Abstract 1

Background

The effectiveness of prophylactic platelets (plts) to prevent bleeding in patients with hematological malignancies remains unclear. The aim of this trial was to test the hypothesis that a policy of no-prophylactic plt transfusions (PltTx) is as effective and safe as a policy of prophylactic PltTx.

Methods

TOPPS was a randomized, parallel group, open-label, non-inferiority trial that recruited from 14 UK and Australian hospitals (ISRCTN08758735). The primary outcome was proportion of patients with a clinically significant bleed, defined as ≥WHO Grade 2, up to 30 days (d) from randomization. Non-inferiority margin was defined as a 15% difference in proportion of patients experiencing the primary outcome. Adult patients were eligible if they had a hematological malignancy, were receiving chemotherapy or stem cell transplant (SCT) and expected to be thrombocytopenic for at least 5 days.
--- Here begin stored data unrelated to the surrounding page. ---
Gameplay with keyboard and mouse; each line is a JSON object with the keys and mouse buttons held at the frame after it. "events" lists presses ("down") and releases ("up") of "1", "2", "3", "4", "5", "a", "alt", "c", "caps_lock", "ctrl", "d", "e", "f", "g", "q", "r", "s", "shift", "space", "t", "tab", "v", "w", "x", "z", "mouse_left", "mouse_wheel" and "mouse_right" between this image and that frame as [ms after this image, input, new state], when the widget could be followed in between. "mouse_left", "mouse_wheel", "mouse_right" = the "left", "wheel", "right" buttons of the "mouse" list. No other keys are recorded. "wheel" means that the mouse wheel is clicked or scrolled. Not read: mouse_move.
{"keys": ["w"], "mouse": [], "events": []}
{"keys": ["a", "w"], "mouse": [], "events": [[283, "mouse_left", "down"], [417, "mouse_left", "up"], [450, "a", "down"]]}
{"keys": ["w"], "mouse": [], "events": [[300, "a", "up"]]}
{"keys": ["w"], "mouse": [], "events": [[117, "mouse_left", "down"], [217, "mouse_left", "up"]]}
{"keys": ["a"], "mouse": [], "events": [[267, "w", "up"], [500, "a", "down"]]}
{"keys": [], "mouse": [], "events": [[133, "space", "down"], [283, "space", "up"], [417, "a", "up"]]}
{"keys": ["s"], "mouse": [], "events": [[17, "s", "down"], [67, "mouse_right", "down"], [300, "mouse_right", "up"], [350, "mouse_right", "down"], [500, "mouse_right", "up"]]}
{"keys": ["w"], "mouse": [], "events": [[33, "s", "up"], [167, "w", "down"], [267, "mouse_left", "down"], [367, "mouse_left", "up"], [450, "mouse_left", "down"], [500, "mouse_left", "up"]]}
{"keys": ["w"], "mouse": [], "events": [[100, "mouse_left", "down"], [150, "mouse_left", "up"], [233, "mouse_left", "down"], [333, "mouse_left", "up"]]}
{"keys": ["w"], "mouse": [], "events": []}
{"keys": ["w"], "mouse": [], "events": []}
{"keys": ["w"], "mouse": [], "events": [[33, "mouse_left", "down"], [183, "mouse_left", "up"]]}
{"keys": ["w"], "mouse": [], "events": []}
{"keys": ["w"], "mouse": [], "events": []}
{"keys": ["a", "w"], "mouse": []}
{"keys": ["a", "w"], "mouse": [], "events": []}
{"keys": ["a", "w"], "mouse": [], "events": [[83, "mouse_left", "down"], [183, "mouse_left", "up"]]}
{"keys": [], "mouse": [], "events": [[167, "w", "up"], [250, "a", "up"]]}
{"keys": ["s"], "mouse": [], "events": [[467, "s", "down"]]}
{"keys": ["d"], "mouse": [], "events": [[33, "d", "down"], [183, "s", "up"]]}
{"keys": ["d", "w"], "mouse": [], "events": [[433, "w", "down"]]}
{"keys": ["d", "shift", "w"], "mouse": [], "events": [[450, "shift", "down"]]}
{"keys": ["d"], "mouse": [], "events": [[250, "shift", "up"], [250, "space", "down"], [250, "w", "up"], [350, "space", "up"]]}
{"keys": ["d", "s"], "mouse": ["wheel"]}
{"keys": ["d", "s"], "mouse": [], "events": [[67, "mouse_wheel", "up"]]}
Patients were randomized by centralized computer system to receive either prophylactic PltTx if plt count was <10×109/L, or no prophylaxis. Allocated treatment policy applied for 30d from randomization, irrespective of in- or out-patient status. In both arms PltTx were given therapeutically (documented signs or symptoms of bleeding) or prior to invasive procedures or at physician discretion. Analysis was by intention to treat.

Results

Recruitment began August 2006 and closed in August 2011. Of 1093 patients screened, 600 patients were randomized (301 no-prophylaxis, 299 prophylaxis). Baseline characteristics were well matched. 70% patients in both arms received autologous SCT (autoSCT). The majority of patients in both arms had complete bleeding data recorded [median 30d (IQR 29 to 30) no-prophylaxis arm, median 30d (IQR 30 to 30) prophylaxis arm]. Two patients (1 in each arm) withdrew prior to any data collection. Most PltTx in both arms were given according to protocol (no-prophylaxis 450/504 (89%) vs prophylaxis 810/894 (91%). Fewer patients in the no-prophylaxis group received PltTx (176/300, 59%) vs. prophylaxis group (266/298, 89%) [OR 0.14 (95% CI 0.09 to 0.23]; and they also received fewer PltTx overall [no-prophylaxis mean 1.7 PltTx (SD 2.6) vs. prophylaxis mean 3.0 PltTxs (SD 3.2); rate ratio 0.62, 95% CI 0.51 to 0.74]. Average number of days with plt count <10 and <20×109/L was significantly longer in no-prophylaxis arm.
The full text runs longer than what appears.